→ **TEKS HALAMAN**:
-*-

Warta

Ulama Se-Jawa Minta PBNU Gelar Munas Akbar

NU Online  ·  Rabu, 24 Maret 2004 | 23:22 WIB

Jakarta, NU Online
Ulama se-Jawa dan Sumatera meminta PBNU mengadakan Munas (musyawarah nasional) akbar yang melibatkan PW se-Indonesia, ulama pesantren dan kiai berpengaruh se-Indonesia untuk mengambil keputusan pasca Pemilu legislatif.

Keputusan itu merupakan salah satu dari tiga butir keputusan dalam pertemuan ulama se-Jawa dan Sumatera di Pesantren Tebuireng, Jombang, Jatim, Rabu malam, yang disampaikan Rois Syuriah PBNU KH Mustofa Bisri (Gus Mus) selaku pengundang.

<>

Dalam konferensi pers yang didampingi KH Yusuf Hasyim (Pak Ud) selaku tuan rumah dan beberapa ulama lainnya, Gus Mus menyatakan para ulama se-Jawa dan Sumatera juga mengimbau para kiai/ulama untuk tidak terlibat dalam dukung-mendukung, karena akan membingungkan dan meresahkan.

-*-

→ **CUPLIKAN DATA**:

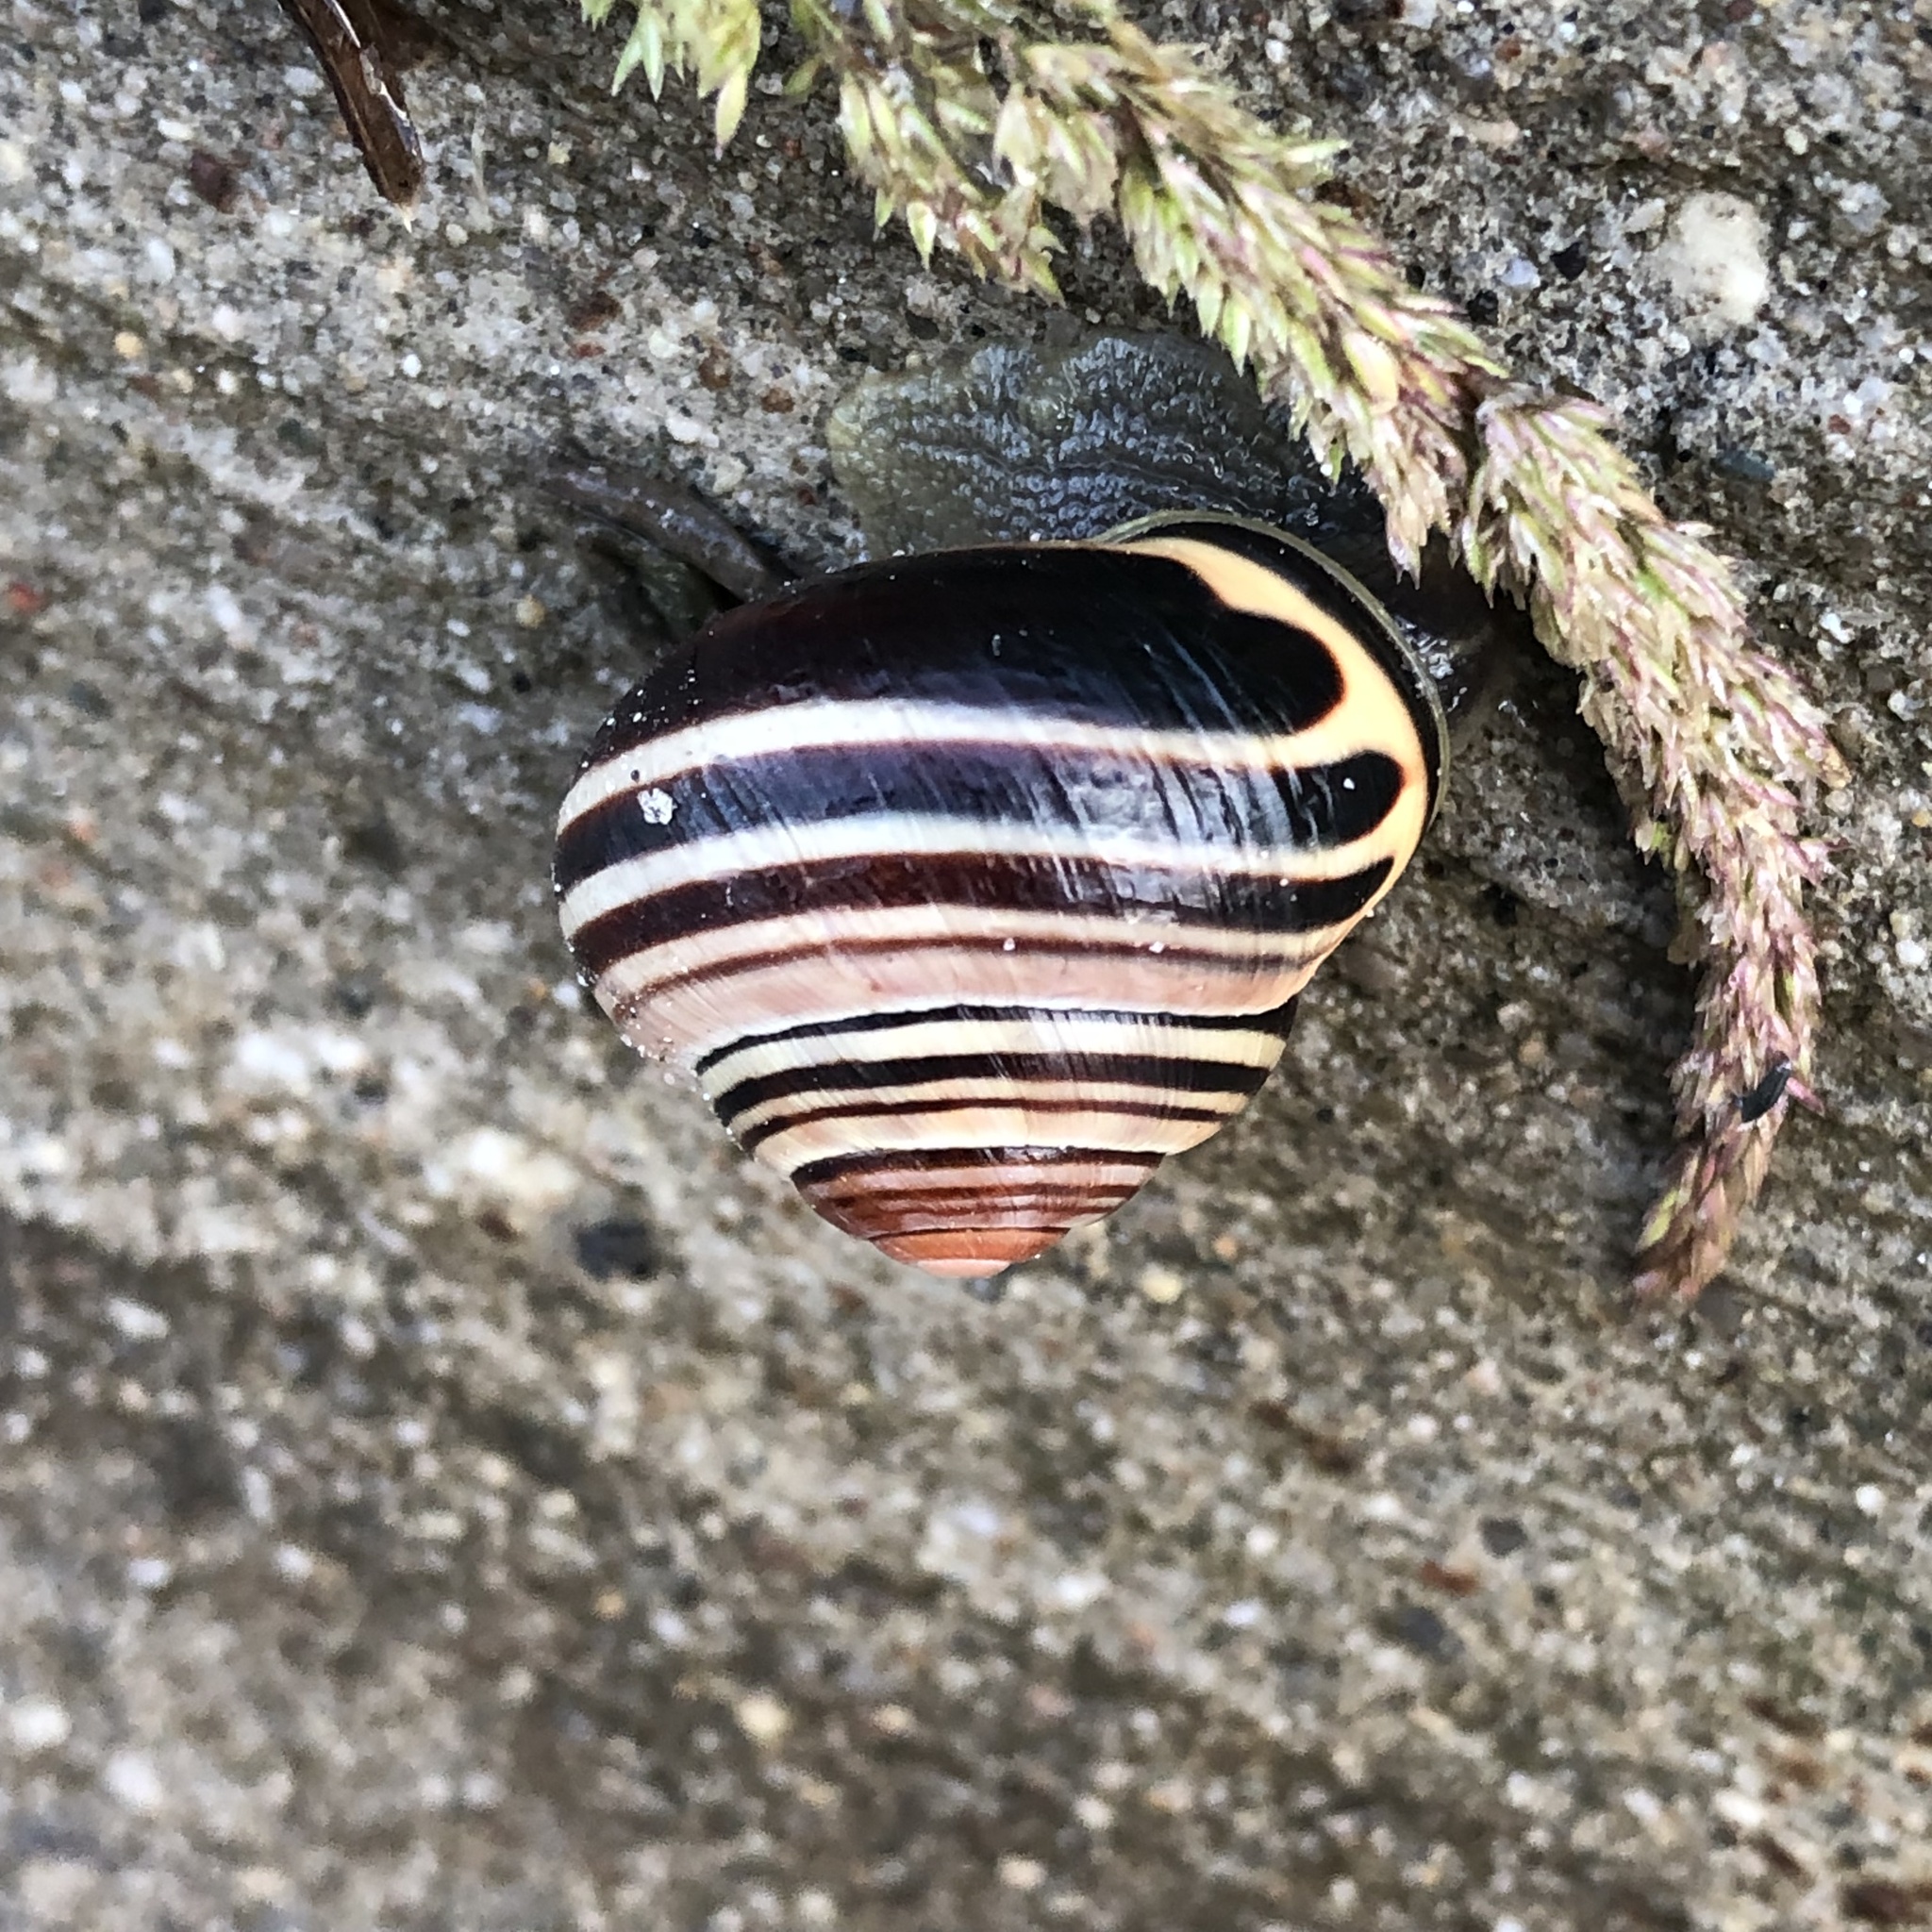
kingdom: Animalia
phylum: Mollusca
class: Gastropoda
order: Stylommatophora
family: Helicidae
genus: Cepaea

-*-

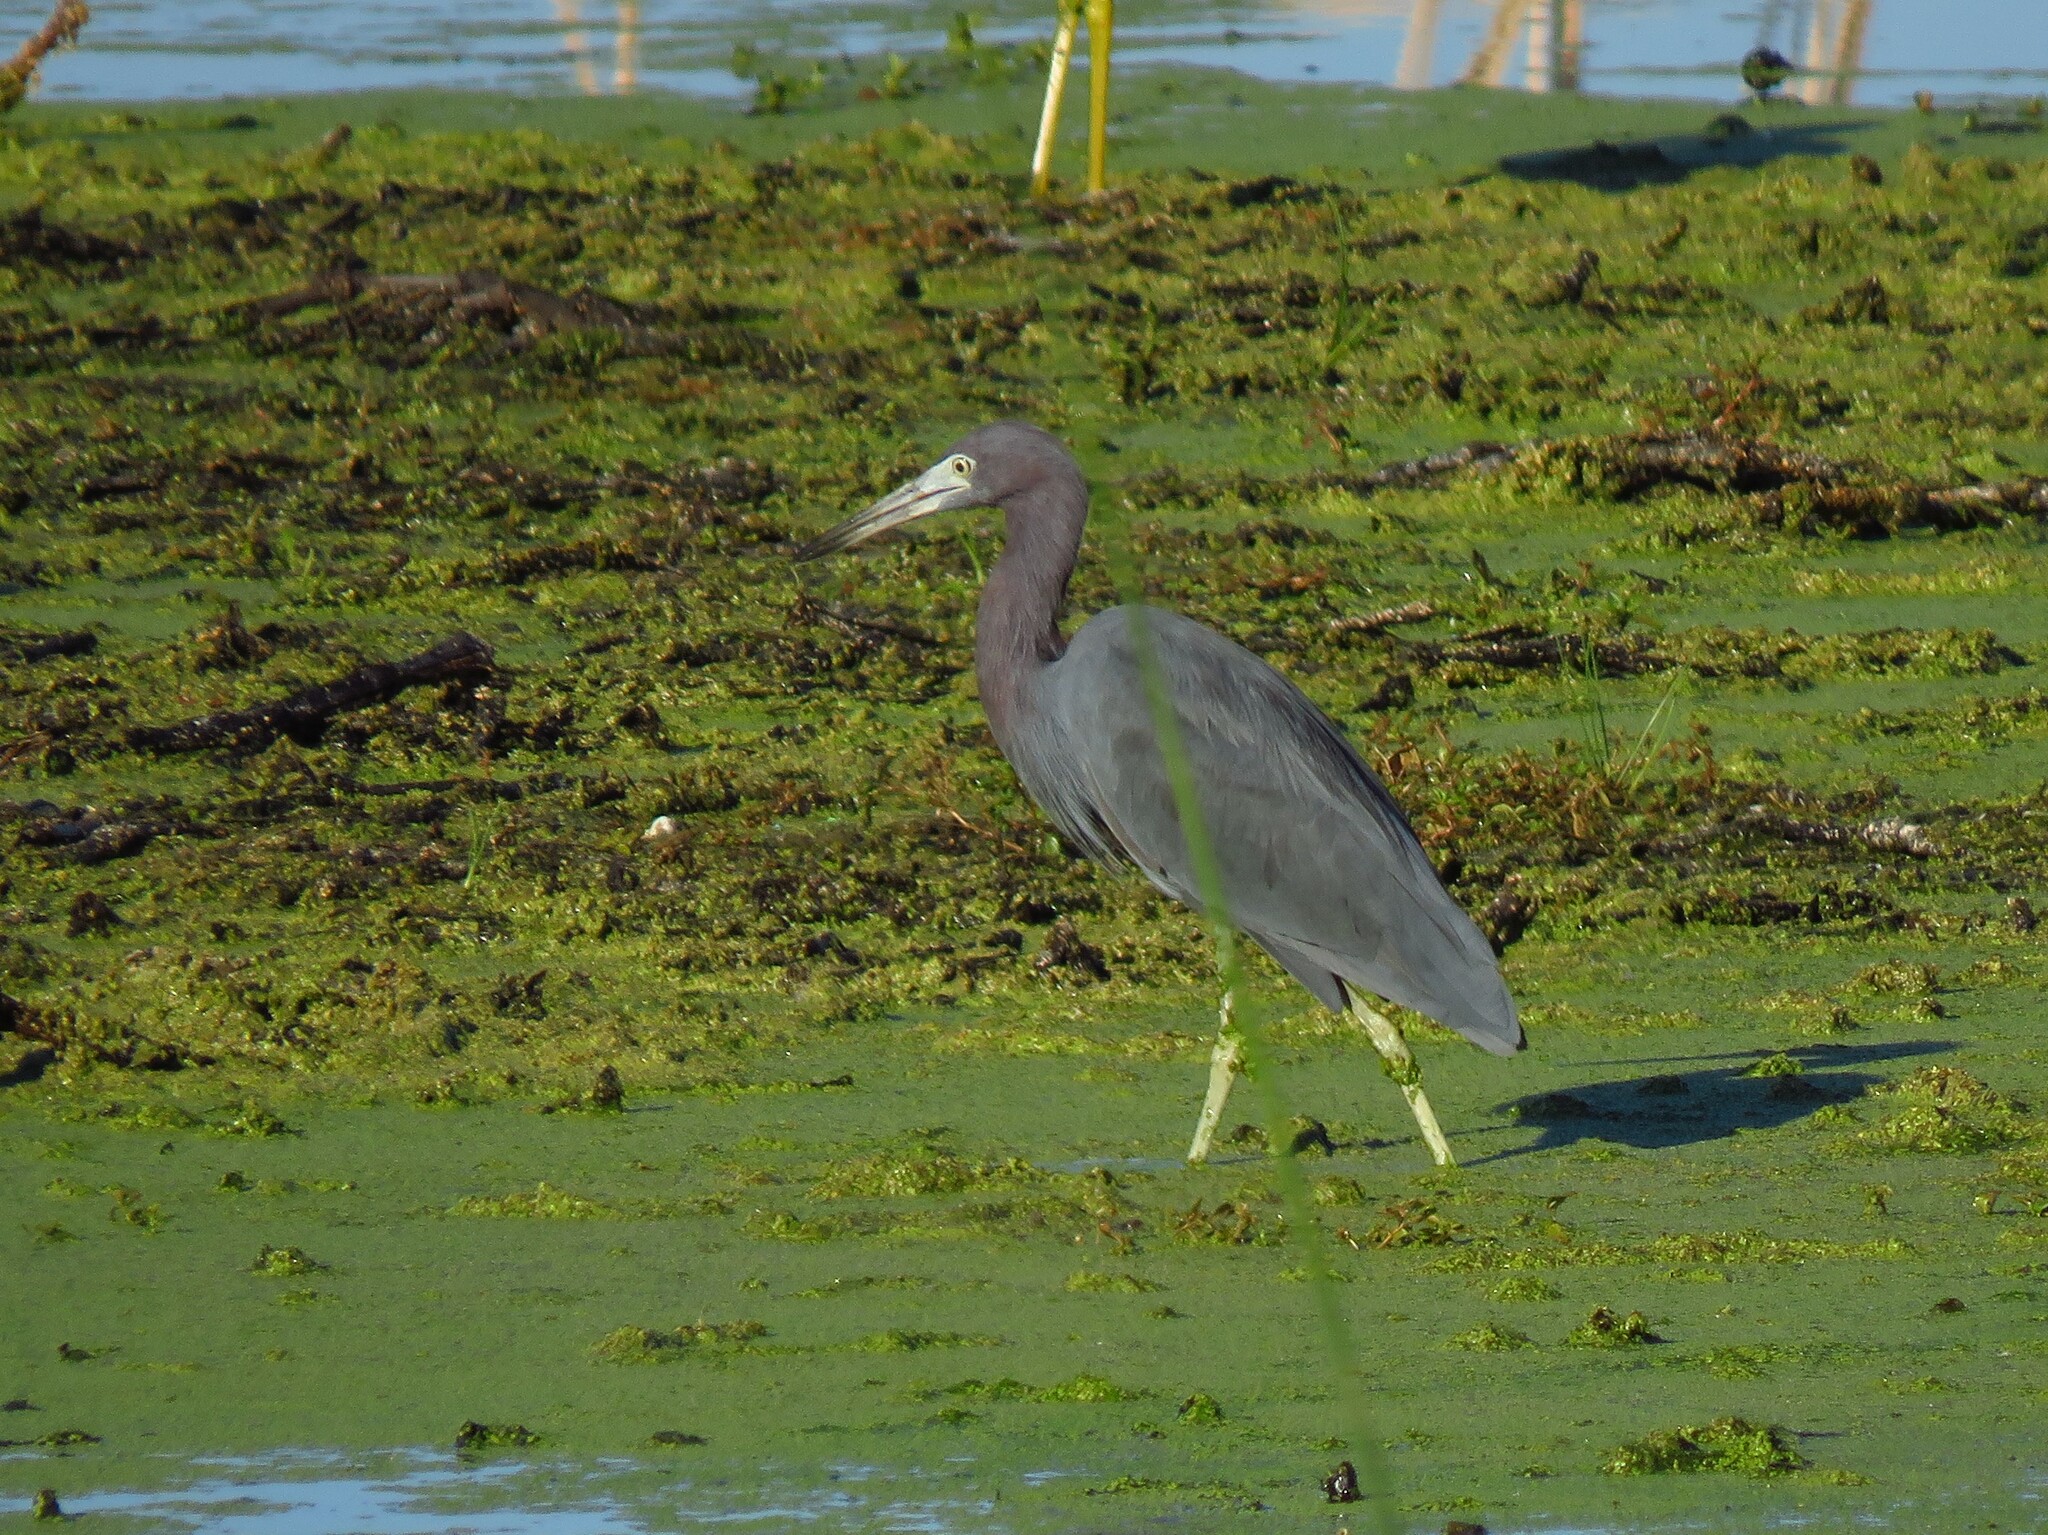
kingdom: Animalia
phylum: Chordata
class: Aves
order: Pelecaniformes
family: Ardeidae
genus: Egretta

-*-

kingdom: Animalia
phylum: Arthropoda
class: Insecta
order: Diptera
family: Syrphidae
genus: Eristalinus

-*-

Berikan tanpa perubahan bagian teks halaman yang dibuka dengan kata-kata berisi "NU Online  ·" dan ditutup dengan "membingungkan dan meresahkan.".

NU Online  ·  Rabu, 24 Maret 2004 | 23:22 WIB

Jakarta, NU Online
Ulama se-Jawa dan Sumatera meminta PBNU mengadakan Munas (musyawarah nasional) akbar yang melibatkan PW se-Indonesia, ulama pesantren dan kiai berpengaruh se-Indonesia untuk mengambil keputusan pasca Pemilu legislatif.

Keputusan itu merupakan salah satu dari tiga butir keputusan dalam pertemuan ulama se-Jawa dan Sumatera di Pesantren Tebuireng, Jombang, Jatim, Rabu malam, yang disampaikan Rois Syuriah PBNU KH Mustofa Bisri (Gus Mus) selaku pengundang.

<>

Dalam konferensi pers yang didampingi KH Yusuf Hasyim (Pak Ud) selaku tuan rumah dan beberapa ulama lainnya, Gus Mus menyatakan para ulama se-Jawa dan Sumatera juga mengimbau para kiai/ulama untuk tidak terlibat dalam dukung-mendukung, karena akan membingungkan dan meresahkan.